Из Лондона приходили письма. Сюзанна читала их вслух. Они стали короче — заметила Агнес, просматривая их позже, — не заполняли даже целый лист, и почерк стал более небрежным и размашистым, словно он писал в спешке. В них ничего не говорилось о театре, зрителях, спектаклях или написанных им пьесах. Ничего подобного. Он писал им о том, как в Лондоне льют дожди, о том, как на прошлой неделе он промочил чулки, об охромевшей лошади его домовладельца и о том, как познакомился с продавцом кружев и купил им всем по носовому платку с разной кружевной отделкой.
Она уже усвоила, что лучше не смотреть в окно во время начала и окончания школьных занятий. Отворачивалась и находила себе дело. Ей незачем больше выходить ему навстречу.
Любой золотоволосый мальчик на улице, с похожей на него внешностью, фигурой или походкой, заставлял ее сердце бешено колотиться. В какие-то дни ей казалось, что улицы полны Хамнетов. Они гуляли. Бегали и прыгали. Толкали друг друга. Шли в ее сторону и, проходя мимо, исчезали за поворотом.
В какие-то дни она вообще не выходила из дома.
Его локон она хранила в керамической кружечке на каминной полке. Джудит сшила для него шелковый мешочек. Когда девочка думала, что ее никто не видит, она подтаскивала стул к камину и, забравшись на него, снимала памятную кружечку.

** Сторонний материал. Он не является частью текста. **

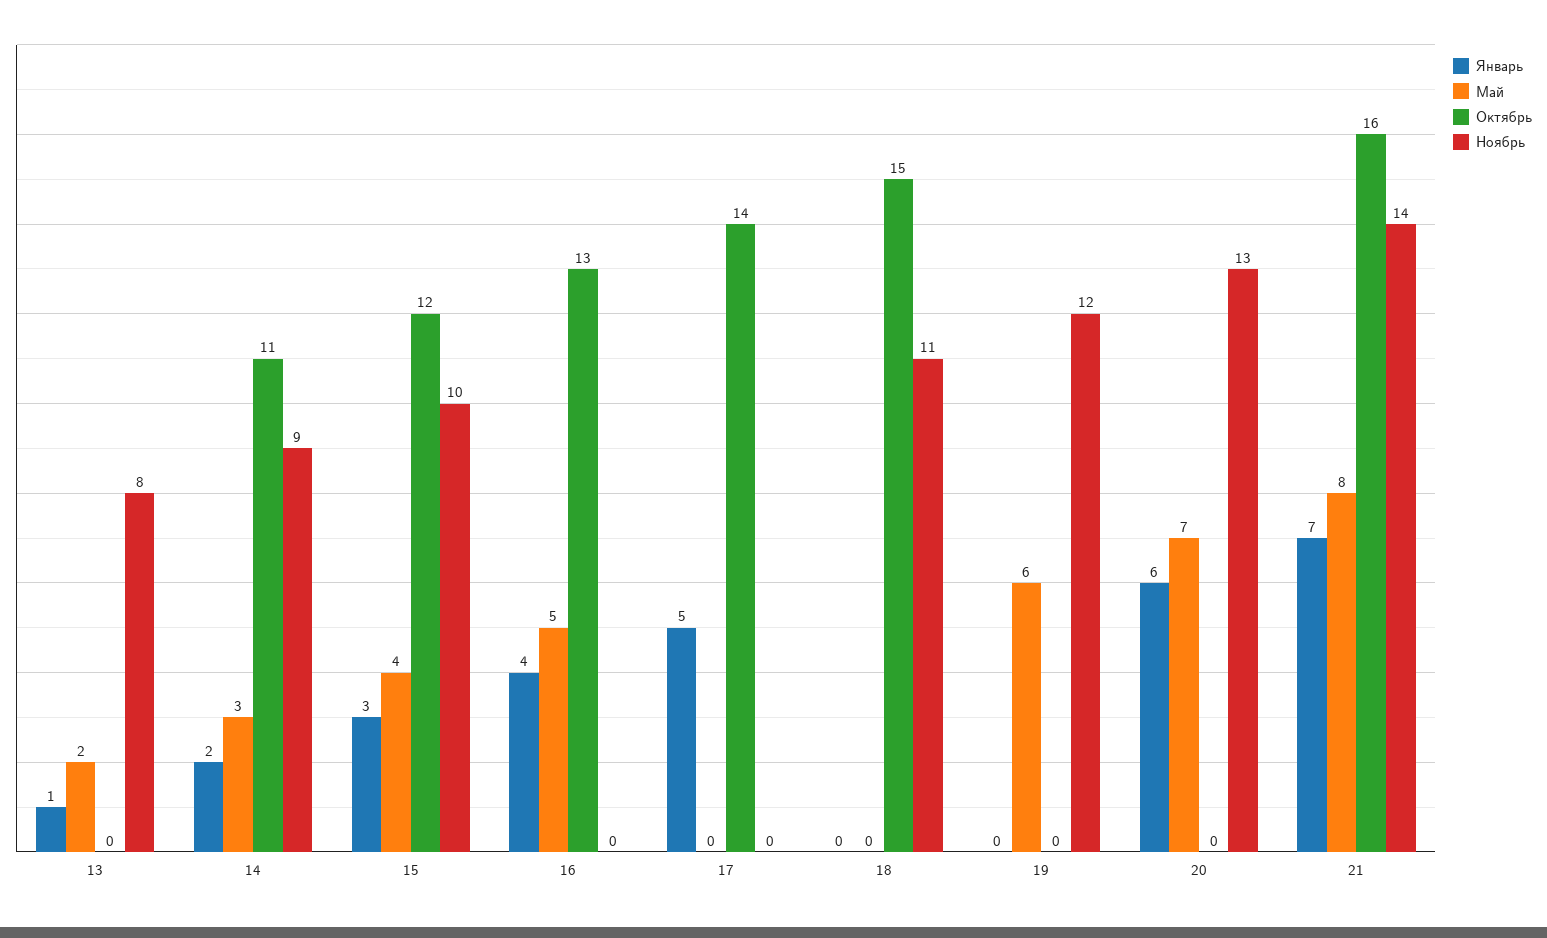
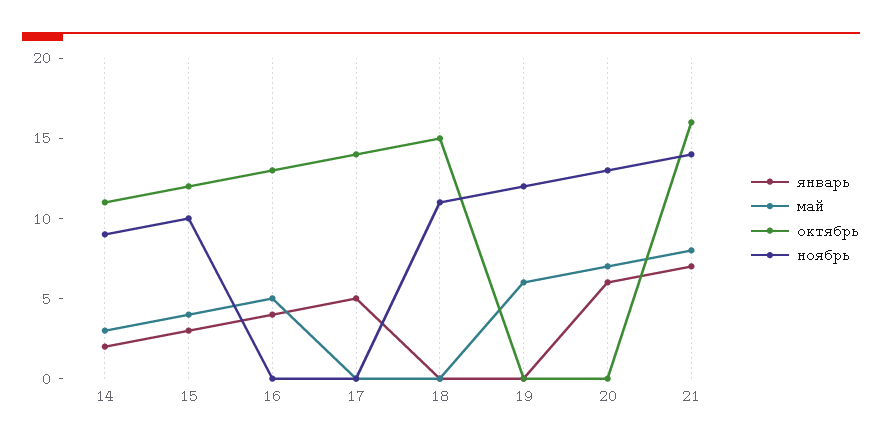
  {
    "Январь": {
-     "13": 1,
      "14": 2,
      "15": 3,
      "16": 4,
      "17": 5,
      "18": 0,
      "19": 0,
      "20": 6,
      "21": 7
    },
    "Май": {
-     "13": 2,
      "14": 3,
      "15": 4,
      "16": 5,
      "17": 0,
      "18": 0,
      "19": 6,
      "20": 7,
      "21": 8
    },
    "Октябрь": {
-     "13": 0,
      "14": 11,
      "15": 12,
      "16": 13,
      "17": 14,
      "18": 15,
      "19": 0,
      "20": 0,
      "21": 16
    },
    "Ноябрь": {
-     "13": 8,
      "14": 9,
      "15": 10,
      "16": 0,
      "17": 0,
      "18": 11,
      "19": 12,
      "20": 13,
      "21": 14
    }
  }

Этот локон был такого же цвета, как и ее волосы; его могли бы срезать с ее собственной головы; он струился, как золотистая волна между ее пальцами.
— А как называют того, — однажды спросила Джудит мать, — у кого был брат-двойняшка, а потом его не стало?

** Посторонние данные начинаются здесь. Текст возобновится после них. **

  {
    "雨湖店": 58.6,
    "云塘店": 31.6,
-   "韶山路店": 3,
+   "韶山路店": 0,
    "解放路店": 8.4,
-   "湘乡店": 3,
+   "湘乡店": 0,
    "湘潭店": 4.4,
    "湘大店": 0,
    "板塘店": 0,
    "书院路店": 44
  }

Ее мать, окунавшая свернутый фитиль в разогретый жир, замерла, но не обернулась.
— Допустим, если у жены умер муж, — продолжила Джудит, — то ее называют вдовой. А если умерли родители, то ребенок становится сиротой. Но как же теперь называть меня?
— Не знаю, — ответила ей мать.
Джудит смотрела, как капли жира стекали с кончиков фитилей обратно в миску.
— Может, такого названия нет, — предположила она.
— Может, и нет, — вяло согласилась мать.
Агнес поднялась в спальню. Она сидела за столом, где Хамнет хранил в четырех кружках свою коллекцию камушков. Время от времени ему нравилось высыпать их на стол, разбирать и складывать по кучкам в одном ему ведомом новом порядке. Заглянув в каждую кружку, она обнаружила, что в последний раз он собрал их по цвету, а не по размеру и…
Подняв глаза, она увидела, что перед ней стоят ее дочери. Сюзанна держала в одной руке корзинку, а в другой — ножик. Джудит выглядывала из-за ее спины, держа вторую корзинку. Обе они серьезно смотрели на мать.
— Пора, — сказала Сюзанна, — собирать шиповник.